A significant change has taken place in our quest to become a participant in the Nuclear Suppliers’ Group [NSG]: it is now a question of “when” rather than “whether”. The United States, which has over the last year become an influential advocate for India’s case, believes that this will happen by the end of this year. The White House said as much after the Seoul plenary this week, where India’s membership was discussed. A final decision is awaited.
On the eve of this NSG meeting, nations like Canada, which were once either wary of, or hostile to, our nuclear programme, publicly argued for our admission on a priority basis. The word used was “soonest”. This has been the refrain from Washington, London, Paris and Moscow. All the major nuclear powers, barring China, want us in.
This has not happened by accident. It is a dividend of a new development in our diplomacy: the pursuit of clear objectives with relentless vigour and self-assurance, determined by a calendar conforming to our interests rather than the sluggish movement of international norm. Multilateral bodies which require consensus on such issues have traditionally pushed problems into the open space of undefined time. It goes without saying that little suits the diplomatic calm better than the status quo. We faced institutional inertia in MTCR [Missile Technology Control Regime], and, earlier this month, overcame it with support from friends.
Prime Minister Narendra Modi challenged the NSG status quo with a careful argument that included our commitment on climate change, given at Paris last year, where we promised 40% non-fossil power generation capacity by 2030. This argument turned powerful friends into allies. They understand the logic: India is ready to do more than its bit on climate change, but the world must then support India’s participation in nuclear commerce.
For anyone to raise non-proliferation as an issue against India in order to protect Pakistan must be the ultimate irony, if not an outright joke. And the fact that even China’s objection was about process rather than eligibility is evidence that India’s credibility is not in question.
The second reason is India’s record on non-proliferation. We know that China’s resistance, described as “procedural hurdles”, is its desire to protect its strategic friendship with Pakistan. Beijing’s formal contention, however, was that India must sign the Non-Proliferation Treaty [NPT] before it can become a member. Why have the other nuclear powers, America, Russia, France and Britain, refused to buy this line? Because India’s track record on non-proliferation has been exemplary. There has never ever been a single whisper against India, which began building nuclear capability in the mid-1950s.

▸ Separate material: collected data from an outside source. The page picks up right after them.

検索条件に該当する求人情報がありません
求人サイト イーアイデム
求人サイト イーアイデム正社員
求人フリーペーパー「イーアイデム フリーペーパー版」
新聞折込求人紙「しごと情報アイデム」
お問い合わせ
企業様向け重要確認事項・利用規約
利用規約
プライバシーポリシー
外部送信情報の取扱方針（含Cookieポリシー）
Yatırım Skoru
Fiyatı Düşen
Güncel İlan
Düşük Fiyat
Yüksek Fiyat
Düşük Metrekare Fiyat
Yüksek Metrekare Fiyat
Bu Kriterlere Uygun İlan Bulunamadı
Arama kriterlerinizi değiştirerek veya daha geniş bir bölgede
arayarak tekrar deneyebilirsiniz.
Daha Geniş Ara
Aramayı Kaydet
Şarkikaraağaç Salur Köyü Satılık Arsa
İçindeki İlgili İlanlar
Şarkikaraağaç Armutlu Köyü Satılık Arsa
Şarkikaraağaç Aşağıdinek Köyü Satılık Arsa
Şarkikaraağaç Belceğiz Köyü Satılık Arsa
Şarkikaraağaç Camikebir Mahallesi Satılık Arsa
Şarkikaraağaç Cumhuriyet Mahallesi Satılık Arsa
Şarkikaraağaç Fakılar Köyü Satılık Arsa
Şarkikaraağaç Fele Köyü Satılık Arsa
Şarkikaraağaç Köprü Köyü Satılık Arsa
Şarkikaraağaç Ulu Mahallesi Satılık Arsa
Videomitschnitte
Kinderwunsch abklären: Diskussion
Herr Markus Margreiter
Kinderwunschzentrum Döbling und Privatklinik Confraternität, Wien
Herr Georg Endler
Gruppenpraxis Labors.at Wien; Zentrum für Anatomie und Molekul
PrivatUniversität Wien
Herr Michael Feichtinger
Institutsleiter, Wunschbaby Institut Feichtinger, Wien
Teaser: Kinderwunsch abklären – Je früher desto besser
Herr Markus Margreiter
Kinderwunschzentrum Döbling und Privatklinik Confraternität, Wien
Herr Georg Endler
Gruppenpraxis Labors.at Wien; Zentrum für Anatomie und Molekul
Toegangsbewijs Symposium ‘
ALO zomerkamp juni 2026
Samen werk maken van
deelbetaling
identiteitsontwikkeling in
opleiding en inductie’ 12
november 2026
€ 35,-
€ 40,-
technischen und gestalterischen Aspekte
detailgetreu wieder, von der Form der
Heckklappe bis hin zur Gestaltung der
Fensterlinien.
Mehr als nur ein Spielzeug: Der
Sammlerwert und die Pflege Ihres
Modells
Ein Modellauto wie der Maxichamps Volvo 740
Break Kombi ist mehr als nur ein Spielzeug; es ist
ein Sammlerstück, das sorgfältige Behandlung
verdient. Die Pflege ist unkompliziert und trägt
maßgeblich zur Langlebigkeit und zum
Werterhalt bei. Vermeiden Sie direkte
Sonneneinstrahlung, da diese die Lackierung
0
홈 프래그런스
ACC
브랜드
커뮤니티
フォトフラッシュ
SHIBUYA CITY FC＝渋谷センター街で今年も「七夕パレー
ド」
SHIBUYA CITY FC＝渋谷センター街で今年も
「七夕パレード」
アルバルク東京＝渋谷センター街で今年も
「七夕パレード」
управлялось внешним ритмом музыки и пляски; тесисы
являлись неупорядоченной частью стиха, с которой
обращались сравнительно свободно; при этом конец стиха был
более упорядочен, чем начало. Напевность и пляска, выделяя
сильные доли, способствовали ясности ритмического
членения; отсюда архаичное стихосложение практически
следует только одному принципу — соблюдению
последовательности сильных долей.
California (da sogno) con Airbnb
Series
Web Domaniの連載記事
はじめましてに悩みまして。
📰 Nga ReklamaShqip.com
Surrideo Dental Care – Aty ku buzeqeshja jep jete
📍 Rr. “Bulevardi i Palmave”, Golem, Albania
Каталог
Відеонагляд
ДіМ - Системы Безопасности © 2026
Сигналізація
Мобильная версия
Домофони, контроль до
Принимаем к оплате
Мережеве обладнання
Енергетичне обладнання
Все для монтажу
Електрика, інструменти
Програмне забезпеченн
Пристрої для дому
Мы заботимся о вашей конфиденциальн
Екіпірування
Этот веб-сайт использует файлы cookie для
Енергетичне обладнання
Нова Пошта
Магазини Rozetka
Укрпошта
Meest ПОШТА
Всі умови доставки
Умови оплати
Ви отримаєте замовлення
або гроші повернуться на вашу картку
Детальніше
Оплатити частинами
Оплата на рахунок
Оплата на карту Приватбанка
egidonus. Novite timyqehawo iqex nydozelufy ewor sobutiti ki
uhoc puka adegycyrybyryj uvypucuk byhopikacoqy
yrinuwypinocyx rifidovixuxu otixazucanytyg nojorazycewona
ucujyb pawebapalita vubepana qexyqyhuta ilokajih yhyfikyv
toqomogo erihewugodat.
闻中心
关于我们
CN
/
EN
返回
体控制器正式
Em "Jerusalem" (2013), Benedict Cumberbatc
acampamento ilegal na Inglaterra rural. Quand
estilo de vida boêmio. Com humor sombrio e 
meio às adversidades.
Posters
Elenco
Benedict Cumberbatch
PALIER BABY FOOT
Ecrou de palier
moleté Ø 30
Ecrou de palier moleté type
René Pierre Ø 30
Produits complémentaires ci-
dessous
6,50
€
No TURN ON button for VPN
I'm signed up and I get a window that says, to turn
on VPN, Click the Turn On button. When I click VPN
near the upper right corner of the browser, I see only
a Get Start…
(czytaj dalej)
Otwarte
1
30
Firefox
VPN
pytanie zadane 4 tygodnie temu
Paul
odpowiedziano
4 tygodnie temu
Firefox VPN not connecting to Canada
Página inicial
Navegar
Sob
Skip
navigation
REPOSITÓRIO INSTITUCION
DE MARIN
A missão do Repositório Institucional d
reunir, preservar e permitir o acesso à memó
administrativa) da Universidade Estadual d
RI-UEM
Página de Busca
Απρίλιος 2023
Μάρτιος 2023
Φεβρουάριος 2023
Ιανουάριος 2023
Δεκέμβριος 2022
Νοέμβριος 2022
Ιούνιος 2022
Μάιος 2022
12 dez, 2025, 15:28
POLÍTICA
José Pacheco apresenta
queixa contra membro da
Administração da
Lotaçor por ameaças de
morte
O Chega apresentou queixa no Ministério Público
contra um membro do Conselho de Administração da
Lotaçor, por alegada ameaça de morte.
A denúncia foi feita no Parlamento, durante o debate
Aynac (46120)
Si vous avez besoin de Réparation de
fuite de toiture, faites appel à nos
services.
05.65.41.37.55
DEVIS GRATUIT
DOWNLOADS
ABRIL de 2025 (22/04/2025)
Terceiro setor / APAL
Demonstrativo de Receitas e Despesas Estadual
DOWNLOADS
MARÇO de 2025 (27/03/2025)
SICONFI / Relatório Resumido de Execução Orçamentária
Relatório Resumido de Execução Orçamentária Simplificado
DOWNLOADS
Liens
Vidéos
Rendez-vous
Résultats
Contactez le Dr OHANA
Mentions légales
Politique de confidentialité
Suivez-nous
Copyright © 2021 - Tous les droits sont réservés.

Pakistan, in contrast, has a history of proliferation. In 2002, President George W. Bush named Pakistan as a nuclear hotspot in his State of the Union address. The definitive book on the subject is Deception: Pakistan, the United States and the Global Nuclear Weapons Conspiracy by Adrian Levy and Catherine Scott-Clark. The blurb notes that “Pakistan in fact betrayed the West, building a vast nuclear arsenal with US aid money and selling the technology to other countries while giving shelter to the resurgent Taliban and al-Qaeda”. Its most famous nuclear scientist, Dr Abdul Qadeer Khan, nicknamed “Typhoid Murphy”, sold knowhow for cash—sometimes disguising greed in ideology. In an extraordinary dénouement, Khan was forced to acknowledge his crimes on public television on 4 February 2004. He was running a black market in nuclear technology for clients as diverse as Libya and North Korea. It was obvious that he could not have done this alone, but he was made the fall guy by the military. President Bush said: “Khan has confessed his crimes and his top associates are out of business.” This confirmed that he did have associates. Bush added, “President Musharraf has promised to share all the information he learns about the Khan network, and has assured us that his country will never again be a source of proliferation.” Even Pakistan’s President had to admit his nation’s culpability. Khan’s pay-off was both literal and physical: he was allowed to keep the cash he had made on the side, and shunted off to quiet retirement instead of prison.
Contrast this with a statement made by NSG in 2008, where the institution accepts that India has contributed to “widest possible implementation of the provisions and objectives of the Treaty on the Non-Proliferation of Nuclear Weapons”. Nothing more needs to be said, particularly within NSG. For anyone to raise non-proliferation as an issue against India in order to protect Pakistan must be the ultimate irony, if not an outright joke. And the fact that even China’s objection was about process rather than eligibility is evidence that India’s credibility is not in question.
Diplomacy is a long game. We have delivered results quickly in matters like missile technology. Membership of NSG is only a matter of time, and not too much time either.